Their value was almost purely symbolic -- like gold, ivory's not good for much except to show off and stockpile. And some of that symbolic worth must have derived from the sheer might of the animals they came from. It can't have been an accident that the massive ivory bracelets worn by Benin royals five centuries ago had elephant heads carved into them.

And even when one of these regal bracelets doesn't actually depict an elephant's splendor, the armband's huge size and weight must still refer to it. The arm of even the mightiest ruler slips easily within one small segment of tusk. That's a sign, no doubt, of the ruler's power -- of how far above his weight he punches -- but it's also maybe a tiny, subconscious reminder that there's something out there far bigger than him. As though to fight back against that image, one carved-ivory scepter shows a Kongo chieftain sitting on an elephant that is one-half his size. The ruler doth protest too much, methinks.

In the later 19th century, the snuff mortar of a Chokwe chief could take the form of a little cylinder of ivory, about the size of a spice bottle, with the head of a darker wooden figure acting as its lid. It looks as though the rest of his body has been caught inside the ivory tube, like the classic cartoon missionary boiling in a pot. Such a mortar certainly looks like a symbol of the way an elephant-empowered boss could dominate the little folk around him. Where an ivory bracelet may wrap a leader's arm, the smallest piece of tusk can smother the whole body of the weak.

Even some of the smaller, less ambitious ivories in this show don't let us forget where their material came from. Pins from the sedan chairs of Kongo chiefs were only 10 inches long and not even a half-inch wide, but were still carved to preserve the shape of tusks: They're like miniature reminders of the six-foot carvings in this show.

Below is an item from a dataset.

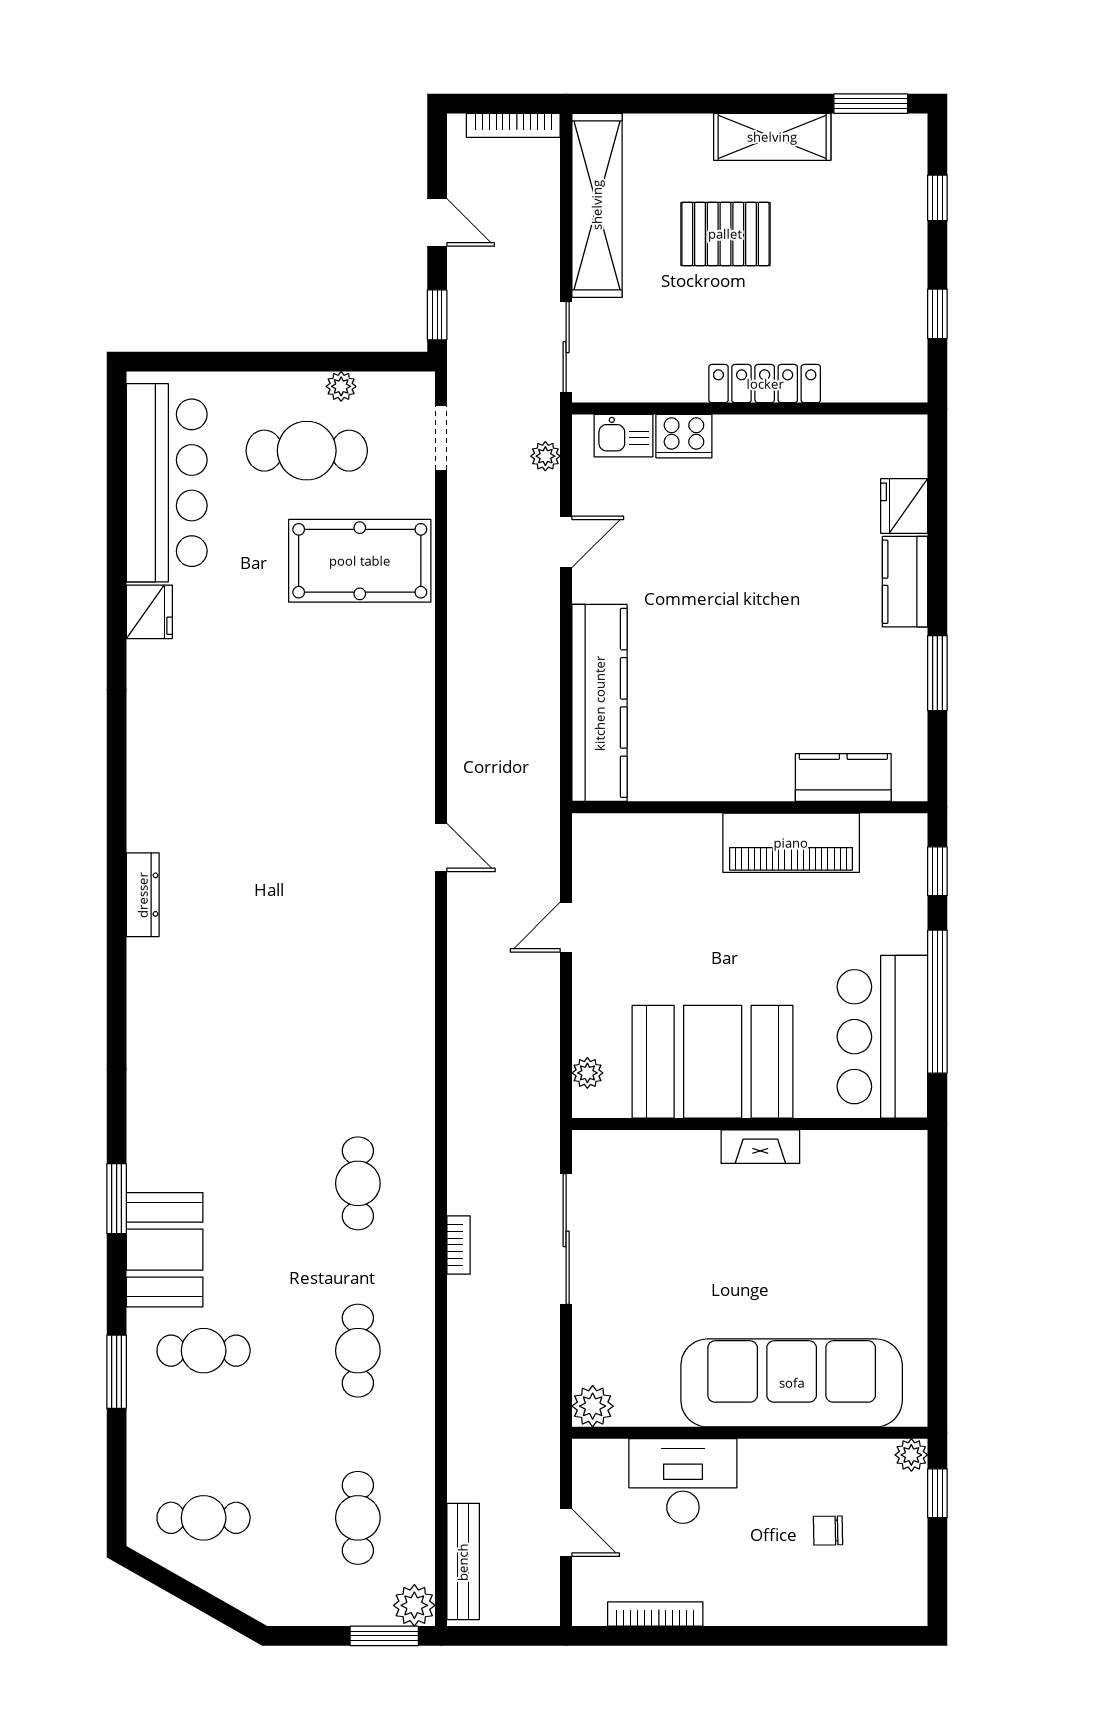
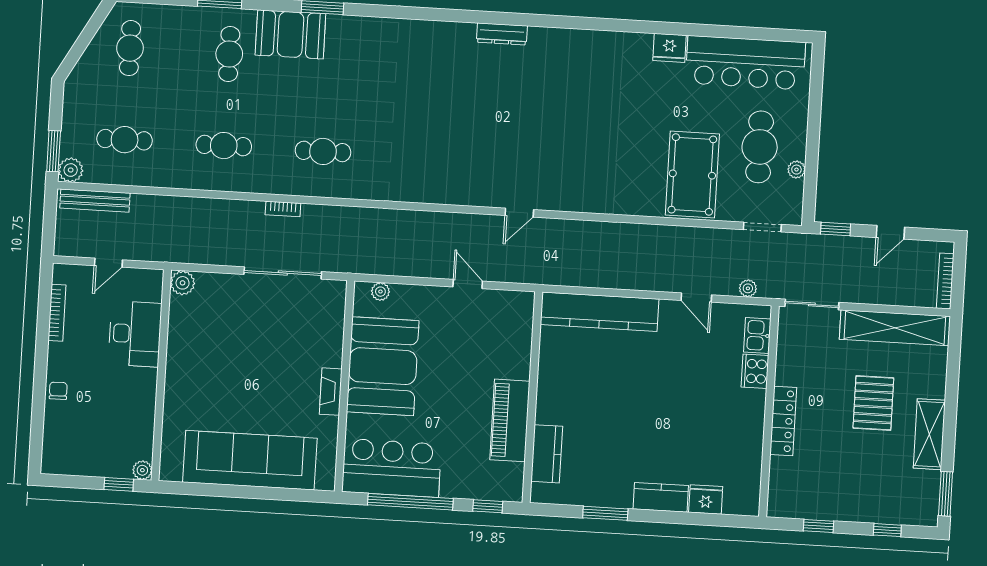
sofa: (792, 1383) -> (250, 460), moved, turned -90
chair: (828, 1531) -> (58, 391), moved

Various scepters and ceremonial fly whisks and carved figurines also recall the backward arc of tusks, as though their elephantine source is being evoked in the shapes they're given. European carvers believed in the utter transformation of the imported ivory blank into another kind of thing -- a crucifix, say, or a sexy naked Venus. It feels as though their African counterparts wanted to make images of men or women or gods that also kept an echo of a fighting pachyderm.

The show's most notable exception is an orb-shaped saltcellar from around 1500, which doesn't have a hint of elephant to it. It was carved by Africans, yes, but to the specifications of Portuguese patrons.